LE MONDE | 24.10.07 | 10h58  •  Mis à jour le 24.10.07 | 10h58

Après cinq semaines de polémique et de divisions de la majorité, le projet de loi sur la maîtrise de l'immigration a été définitivement adopté, mardi 23 octobre, par le Parlement.

A l'Assemblée nationale, le texte a été adopté par 282 voix contre 235. Soit une majorité nettement plus restreinte que celle réunie, une heure plus tôt pour la première partie (volet recette) du projet de loi de finances, adoptée avec 339 voix.

Dès dimanche soir, pourtant, le président de la République avait insisté, au bureau politique de l'UMP, pour qu'aucune voix ne manque. Et, lundi, le député d'Ille-et-Vilaine Pierre Méhaignerie, qui n'avait pas caché, lors de l'examen du texte, sa réserve vis-à-vis de l'amendement ADN, publiait un communiqué pour souligner que "la limitation très stricte de son utilisation grâce aux modifications apportées et à l'intervention du juge ne justifiait plus la caricature qui en est faite" et qu'il voterait le texte.

LE NOUVEAU CENTRE DIVISÉ

Le groupe UMP de l'Assemblée n'a cependant pas fait le plein de ses voix, contrairement à ce que promettait son porte-parole Eric Ciotti, qui garantissait "son unanimité". Sur les 321 députés UMP, une quarantaine a fait défection : trois, dont François Goulard, ont voté contre, vingt et un se sont abstenus, tandis qu'une quinzaine n'a pas pris part au vote.

Le Nouveau Centre s'est partagé entre quatre votes pour (dont le président du groupe, François Sauvadet), quatre votes contre (dont Jean-Christophe Lagarde) et dix abstentions.

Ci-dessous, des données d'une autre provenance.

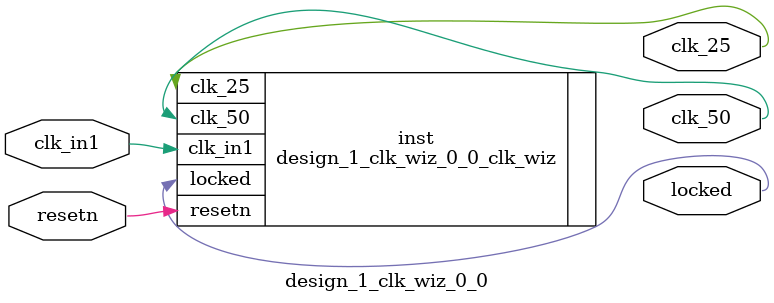
<source format=v>


`timescale 1ps/1ps

(* CORE_GENERATION_INFO = "design_1_clk_wiz_0_0,clk_wiz_v6_0_0_0,{component_name=design_1_clk_wiz_0_0,use_phase_alignment=true,use_min_o_jitter=false,use_max_i_jitter=false,use_dyn_phase_shift=false,use_inclk_switchover=false,use_dyn_reconfig=false,enable_axi=0,feedback_source=FDBK_AUTO,PRIMITIVE=MMCM,num_out_clk=2,clkin1_period=10.000,clkin2_period=10.000,use_power_down=false,use_reset=true,use_locked=true,use_inclk_stopped=false,feedback_type=SINGLE,CLOCK_MGR_TYPE=NA,manual_override=false}" *)

module design_1_clk_wiz_0_0 
 (
  // Clock out ports
  output        clk_25,
  output        clk_50,
  // Status and control signals
  input         resetn,
  output        locked,
 // Clock in ports
  input         clk_in1
 );

  design_1_clk_wiz_0_0_clk_wiz inst
  (
  // Clock out ports  
  .clk_25(clk_25),
  .clk_50(clk_50),
  // Status and control signals               
  .resetn(resetn), 
  .locked(locked),
 // Clock in ports
  .clk_in1(clk_in1)
  );

endmodule

</source>
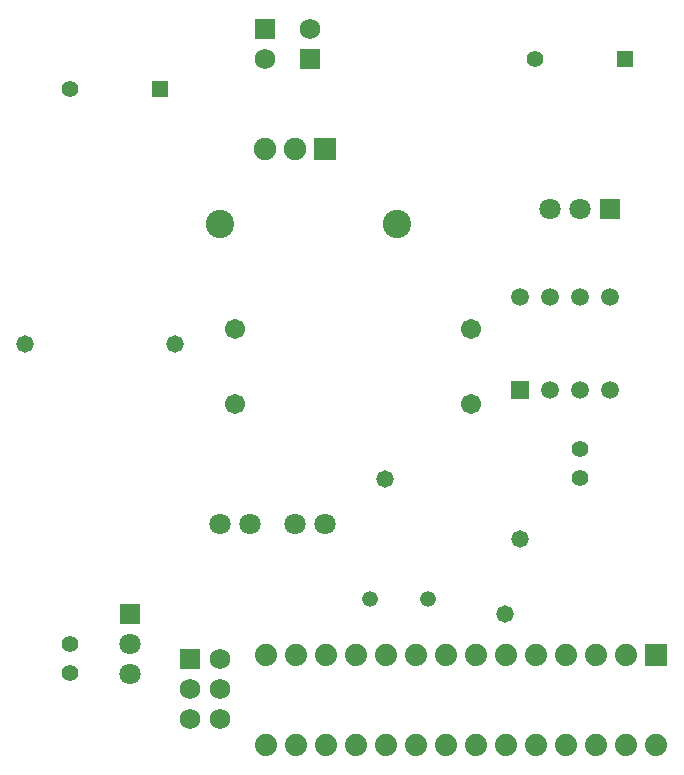
<source format=gbs>
G04*
G04 #@! TF.GenerationSoftware,Altium Limited,Altium Designer,19.1.7 (138)*
G04*
G04 Layer_Color=16711935*
%FSLAX25Y25*%
%MOIN*%
G70*
G01*
G75*
%ADD20C,0.07099*%
%ADD21R,0.07099X0.07099*%
%ADD22R,0.07099X0.07099*%
%ADD23C,0.05524*%
%ADD24R,0.07493X0.07493*%
%ADD25C,0.07493*%
%ADD26C,0.06706*%
%ADD27C,0.07099*%
%ADD28C,0.09461*%
%ADD29C,0.05249*%
%ADD30R,0.05524X0.05524*%
%ADD31C,0.05950*%
%ADD32R,0.05950X0.05950*%
%ADD33R,0.06800X0.06800*%
%ADD34C,0.06800*%
%ADD35C,0.05800*%
%ADD36C,0.07400*%
%ADD37R,0.07400X0.07400*%
D20*
X55000Y40000D02*
D03*
Y50000D02*
D03*
X195000Y195000D02*
D03*
X205000D02*
D03*
D21*
X55000Y60000D02*
D03*
D22*
X215000Y195000D02*
D03*
D23*
X35000Y50000D02*
D03*
Y40157D02*
D03*
X205000Y105157D02*
D03*
Y115000D02*
D03*
X190000Y245000D02*
D03*
X35000Y235000D02*
D03*
D24*
X120000Y215000D02*
D03*
D25*
X110000D02*
D03*
X100000D02*
D03*
D26*
X90000Y155000D02*
D03*
X168740D02*
D03*
Y130000D02*
D03*
X90000D02*
D03*
D27*
X120000Y90000D02*
D03*
X110000D02*
D03*
X95000D02*
D03*
X85000D02*
D03*
D28*
Y190000D02*
D03*
X144055D02*
D03*
D29*
X135000Y65000D02*
D03*
X154213D02*
D03*
D30*
X220000Y245000D02*
D03*
X65000Y235000D02*
D03*
D31*
X195000Y165492D02*
D03*
X205000D02*
D03*
X185000D02*
D03*
X215000D02*
D03*
Y134508D02*
D03*
X195000D02*
D03*
X205000D02*
D03*
D32*
X185000D02*
D03*
D33*
X100000Y255000D02*
D03*
X115000Y245000D02*
D03*
X75000Y45000D02*
D03*
D34*
X100000Y245000D02*
D03*
X115000Y255000D02*
D03*
X75000Y35000D02*
D03*
Y25000D02*
D03*
X85000D02*
D03*
Y35000D02*
D03*
Y45000D02*
D03*
D35*
X70000Y150000D02*
D03*
X20000D02*
D03*
X140000Y105000D02*
D03*
X185000Y85000D02*
D03*
X180000Y60000D02*
D03*
D36*
X230500Y16063D02*
D03*
X220500D02*
D03*
X210500D02*
D03*
X200500D02*
D03*
X190500D02*
D03*
X180500D02*
D03*
X170500D02*
D03*
X160500D02*
D03*
X150500D02*
D03*
X140500D02*
D03*
X130500D02*
D03*
X120500D02*
D03*
X110500D02*
D03*
X100500D02*
D03*
Y46063D02*
D03*
X110500D02*
D03*
X120500D02*
D03*
X130500D02*
D03*
X140500D02*
D03*
X150500D02*
D03*
X160500D02*
D03*
X170500D02*
D03*
X180500D02*
D03*
X190500D02*
D03*
X200500D02*
D03*
X210500D02*
D03*
X220500D02*
D03*
D37*
X230500D02*
D03*
M02*

</source>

Les élus UDF-Modem, dont François Bayrou, quant à eux, se sont joints au vote contre des socialistes, communistes et Verts.

Le gouvernement pouvait néanmoins se féliciter d'avoir rallié l'essentiel des sénateurs de la majorité autour de son texte, qui avait pourtant suscité une véritable fronde sénatoriale. Celui-ci a été adopté par 176 voix pour et 136 voix contre. Même Hugues Portelli, qui s'était opposé à l'amendement ADN et avait voté contre, a choisi de s'abstenir.